Мальчишки кричат «Н'-Йорк Хеддл» вместо «Геральд»; я помню это много лет назад в Филадельфии; должно быть, мы приближаемся к дальнему концу пригорода-гантели. Мост был снесен поднявшейся водой, поэтому мы должны приближаться к Филадельфии по реке. Ее физиономия не отличается выдающимися чертами; nez camus, как сказал бы француз; нет прославленного шпиля, нет внушительной башни; береговая линия города выглядит растрепанной, как оборка платья вульгарной богатой женщины, волочащаяся по тротуару. «Нью-Айронсайдс» стоит у одного из причалов, слоноподобная по объему и цвету, ее борта сужаются кверху, как стенки бокала для хока.
Я направился прямо в дом на Уолнат-стрит, где можно было бы услышать о капитане, если вообще где-либо в этом районе. Его подполковник был там, тяжело раненый; его друг по колледжу и товарищ по оружию, сын хозяина дома, был там, раненый подобным образом; другой солдат, брат последнего, был там, поверженный лихорадкой. Четвертая койка ждала капитана, но о нем не было слышно ни слова, хотя наводились справки в городах, из которых и через которые отец привез своих двух сыновей и подполковника. И так мои поиски, подобно истории из «Леджера», будут продолжены.
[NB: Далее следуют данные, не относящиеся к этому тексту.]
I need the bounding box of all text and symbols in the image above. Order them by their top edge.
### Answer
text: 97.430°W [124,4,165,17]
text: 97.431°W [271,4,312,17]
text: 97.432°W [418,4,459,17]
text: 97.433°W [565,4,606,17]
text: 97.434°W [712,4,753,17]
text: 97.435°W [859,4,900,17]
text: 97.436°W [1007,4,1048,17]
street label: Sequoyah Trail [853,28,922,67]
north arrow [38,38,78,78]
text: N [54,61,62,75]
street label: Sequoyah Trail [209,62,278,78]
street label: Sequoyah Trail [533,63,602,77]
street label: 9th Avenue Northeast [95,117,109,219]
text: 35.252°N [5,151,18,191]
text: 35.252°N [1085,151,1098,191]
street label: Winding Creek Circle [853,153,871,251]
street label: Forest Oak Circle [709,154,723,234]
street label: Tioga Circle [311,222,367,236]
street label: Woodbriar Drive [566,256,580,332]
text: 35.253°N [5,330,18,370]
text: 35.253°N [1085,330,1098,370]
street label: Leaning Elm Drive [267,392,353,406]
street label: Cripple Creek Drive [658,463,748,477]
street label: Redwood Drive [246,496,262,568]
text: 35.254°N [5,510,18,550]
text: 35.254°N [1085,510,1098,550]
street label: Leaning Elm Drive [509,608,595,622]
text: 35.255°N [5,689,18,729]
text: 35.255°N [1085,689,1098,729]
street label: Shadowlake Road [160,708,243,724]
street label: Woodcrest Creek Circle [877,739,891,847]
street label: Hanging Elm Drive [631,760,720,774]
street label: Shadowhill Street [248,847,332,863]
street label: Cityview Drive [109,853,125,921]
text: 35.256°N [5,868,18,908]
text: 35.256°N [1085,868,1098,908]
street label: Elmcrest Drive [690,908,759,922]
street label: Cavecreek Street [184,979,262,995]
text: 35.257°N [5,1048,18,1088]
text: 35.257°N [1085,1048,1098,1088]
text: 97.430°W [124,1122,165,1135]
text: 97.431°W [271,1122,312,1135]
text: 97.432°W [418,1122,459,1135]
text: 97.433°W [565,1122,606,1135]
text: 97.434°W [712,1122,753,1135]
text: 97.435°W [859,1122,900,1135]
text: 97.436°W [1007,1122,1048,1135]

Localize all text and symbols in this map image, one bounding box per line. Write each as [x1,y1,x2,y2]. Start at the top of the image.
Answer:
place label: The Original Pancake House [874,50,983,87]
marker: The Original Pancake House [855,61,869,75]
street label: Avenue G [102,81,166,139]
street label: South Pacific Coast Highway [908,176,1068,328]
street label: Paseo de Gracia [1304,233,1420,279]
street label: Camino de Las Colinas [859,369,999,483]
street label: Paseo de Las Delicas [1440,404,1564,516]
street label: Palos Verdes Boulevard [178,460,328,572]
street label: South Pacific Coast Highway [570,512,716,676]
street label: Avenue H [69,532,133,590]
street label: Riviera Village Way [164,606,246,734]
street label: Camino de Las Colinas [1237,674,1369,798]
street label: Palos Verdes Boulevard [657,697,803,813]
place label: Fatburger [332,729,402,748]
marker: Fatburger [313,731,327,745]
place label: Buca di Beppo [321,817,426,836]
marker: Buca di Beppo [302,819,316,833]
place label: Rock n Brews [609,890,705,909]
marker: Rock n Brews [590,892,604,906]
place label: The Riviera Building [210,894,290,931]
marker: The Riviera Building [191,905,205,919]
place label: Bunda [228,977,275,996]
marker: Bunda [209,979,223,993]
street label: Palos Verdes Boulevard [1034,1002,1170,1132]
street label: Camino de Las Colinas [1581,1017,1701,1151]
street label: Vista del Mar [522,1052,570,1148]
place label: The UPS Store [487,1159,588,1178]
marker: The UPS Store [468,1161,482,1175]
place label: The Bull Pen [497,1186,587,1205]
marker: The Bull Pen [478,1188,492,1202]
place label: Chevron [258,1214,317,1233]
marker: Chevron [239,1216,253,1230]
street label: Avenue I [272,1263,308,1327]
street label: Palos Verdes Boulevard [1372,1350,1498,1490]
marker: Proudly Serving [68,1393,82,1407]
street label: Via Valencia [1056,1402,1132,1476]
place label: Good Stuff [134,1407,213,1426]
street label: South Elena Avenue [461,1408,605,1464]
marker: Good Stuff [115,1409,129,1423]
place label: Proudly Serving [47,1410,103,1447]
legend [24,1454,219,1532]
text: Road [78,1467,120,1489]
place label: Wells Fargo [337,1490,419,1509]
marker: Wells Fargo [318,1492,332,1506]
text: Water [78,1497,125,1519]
Я воссоединился со своими спутниками как раз вовремя, чтобы успеть на полуденный поезд до Балтимора. Наша компания увеличивалась по мере продвижения. В поезде из Нью-Йорка мы встретили прекрасную, одинокую леди, жену одного из наших самых энергичных офицеров Массачусетса, храброго полковника ——-го полка, направлявшуюся на поиски своего раненого мужа в Мидлтаун, место, лежащее прямо на нашем пути. Она была светом нашей группы, пока мы были вместе в нашем паломничестве, прекрасная, любезная женщина, нежная, но мужественная,
— «весьма приятная и любезная в обращении, — статная в манерах, и достойная всяческого почтения».
По дороге из Филадельфии я встретил в том же вагоне с нашей группой доктора Уильяма Ханта из Филадельфии, который очень любезно и добросовестно ухаживал за капитаном, тогда еще лейтенантом, после ранения, полученного при Боллс-Блафф, которое едва не стало смертельным. Он ехал с миссией милосердия к раненым и обнаружил, что в его записной книжке есть имя мужа нашей спутницы, которому было рекомендовано уделить особое внимание.
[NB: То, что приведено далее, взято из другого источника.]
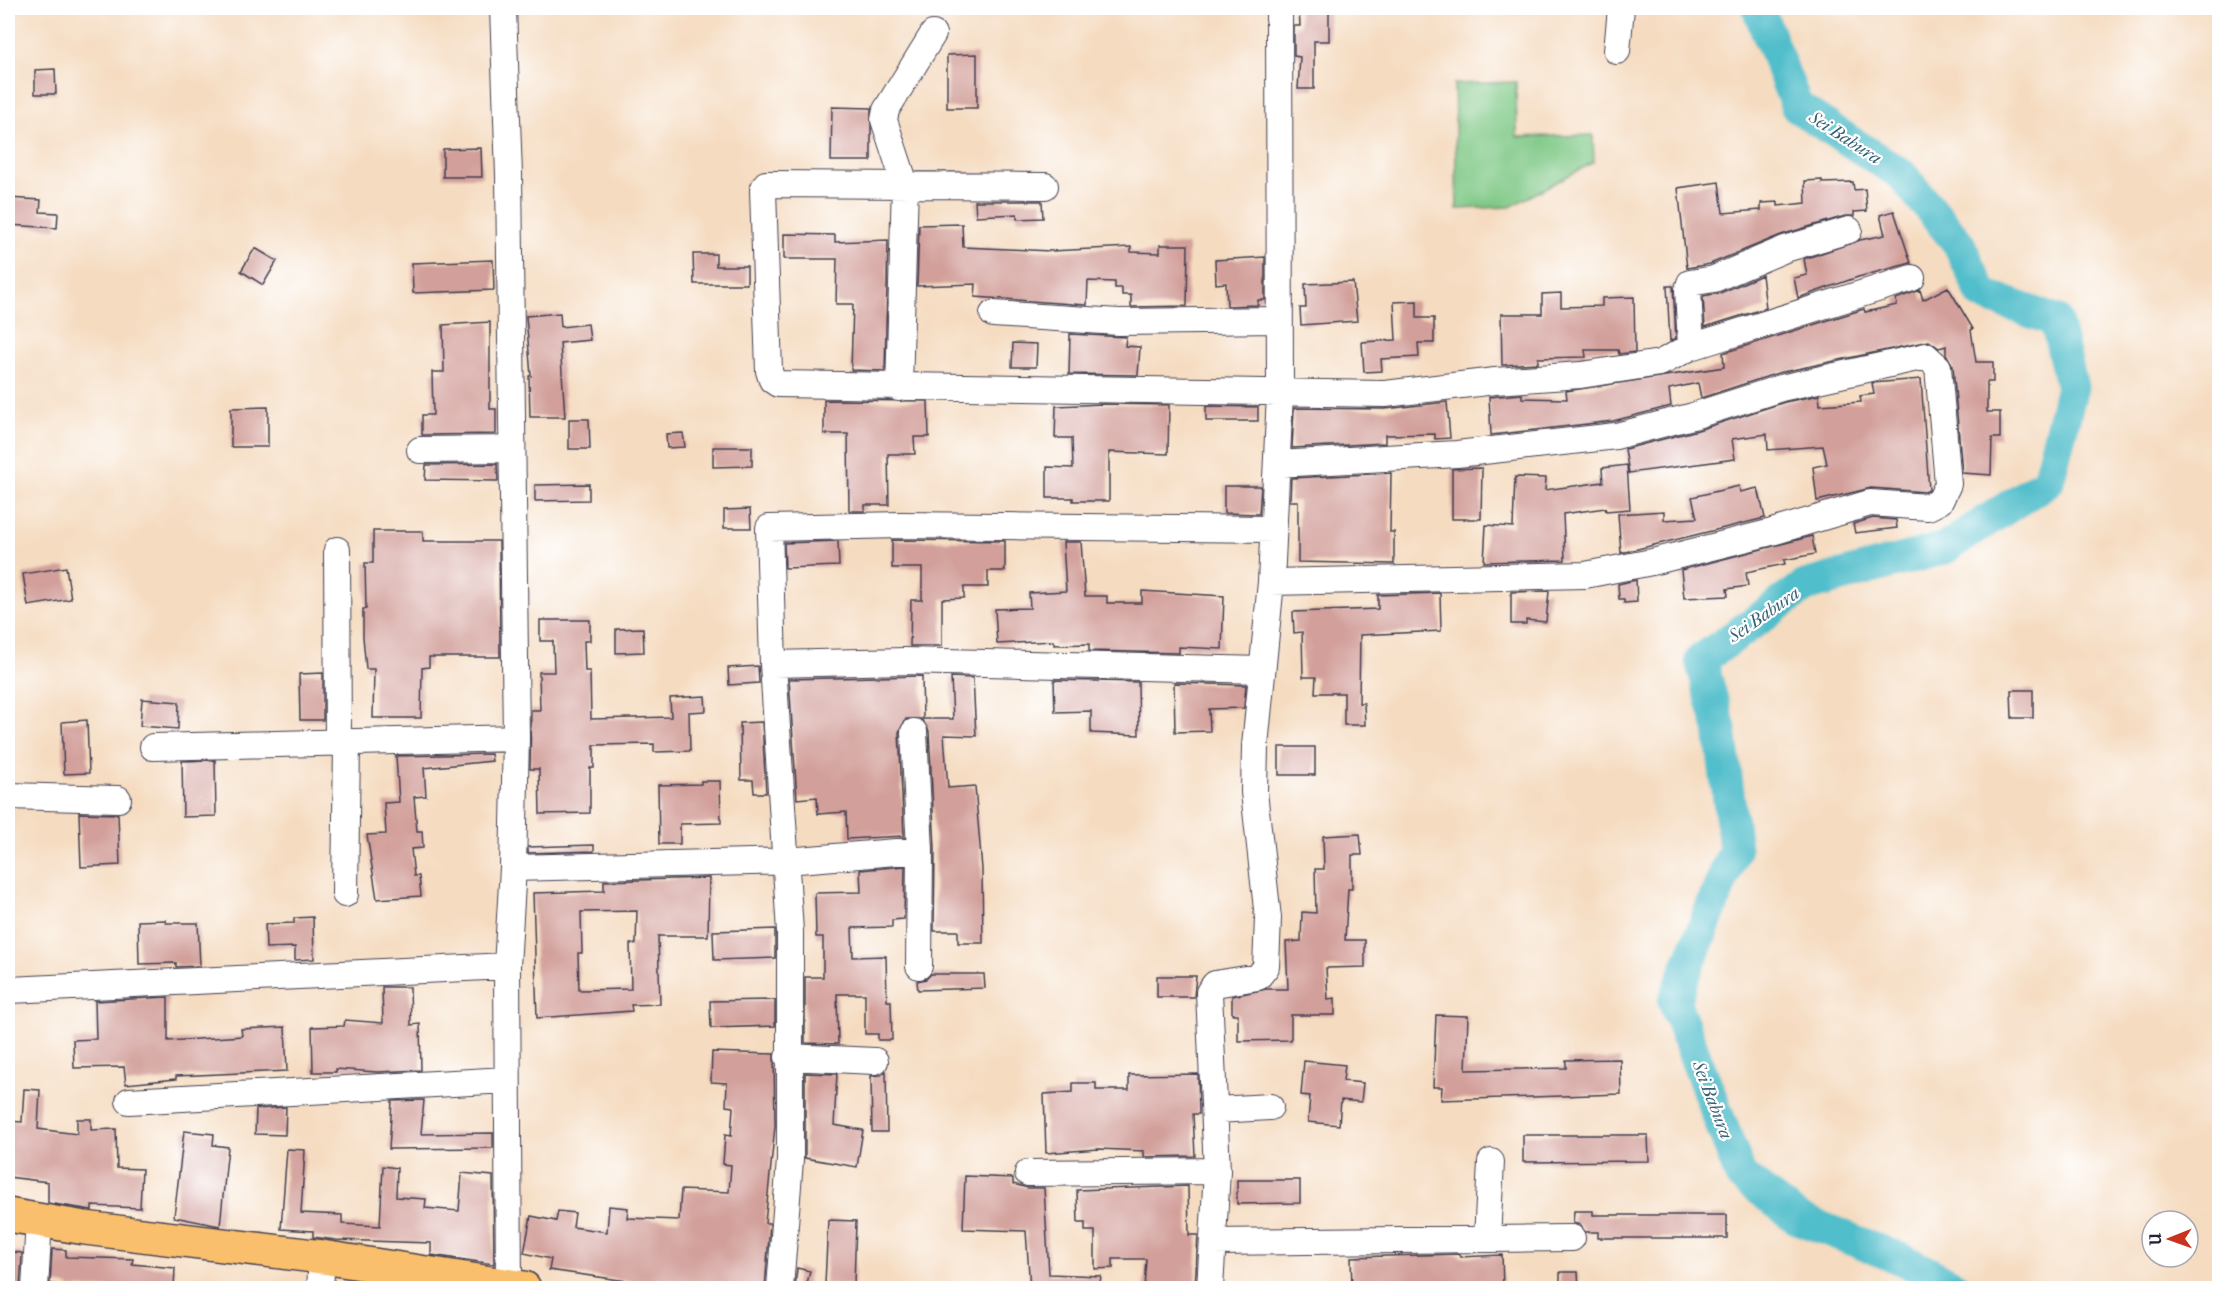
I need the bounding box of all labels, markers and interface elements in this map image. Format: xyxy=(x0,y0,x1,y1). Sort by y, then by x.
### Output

Вскоре после выезда из Филадельфии мы проехали мимо одинокого часового, охранявшего небольшой железнодорожный мост. Это было первым свидетельством того, что мы приближаемся к опасным границам, рубежам, где Север и Юг смешивают свои гневные воинства, где крайности нашей так называемой цивилизации встречаются в конфликте, и свирепый надсмотрщик за рабами с Нижней Миссисипи смотрит в суровые глаза лесоруба с берегов Арустука. На всем пути мосты охранялись более или менее сильно. В такой огромной стране, как наша, коммуникации играют гораздо более сложную роль, чем в Европе, где вся территория, доступная для стратегических целей, сравнительно ограничена. Бельгия, например, долгое время была кегельбаном, где короли катают пушечные ядра по армиям друг друга; но здесь мы играем в игру живых кеглей без всякого кегельбана.